**RECORDS FOR THE EXERCISE**:

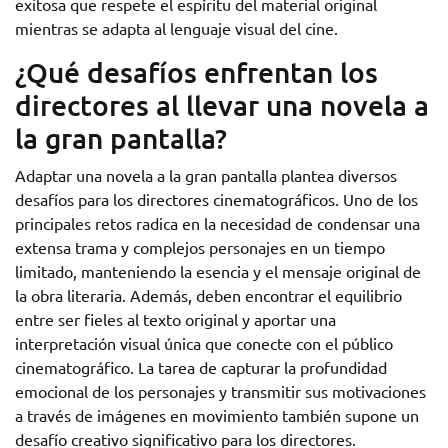
exitosa que respete el espíritu del material original
mientras se adapta al lenguaje visual del cine.
¿Qué desafíos enfrentan los
directores al llevar una novela a
la gran pantalla?
Adaptar una novela a la gran pantalla plantea diversos
desafíos para los directores cinematográficos. Uno de los
principales retos radica en la necesidad de condensar una
extensa trama y complejos personajes en un tiempo
limitado, manteniendo la esencia y el mensaje original de
la obra literaria. Además, deben encontrar el equilibrio
entre ser fieles al texto original y aportar una
interpretación visual única que conecte con el público
cinematográfico. La tarea de capturar la profundidad
emocional de los personajes y transmitir sus motivaciones
a través de imágenes en movimiento también supone un
desafío creativo significativo para los directores.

**WHAT TO PRODUCE**: Check each line above for "para" and state how many match, answering with only the number.

**YOUR SOLUTION**: 2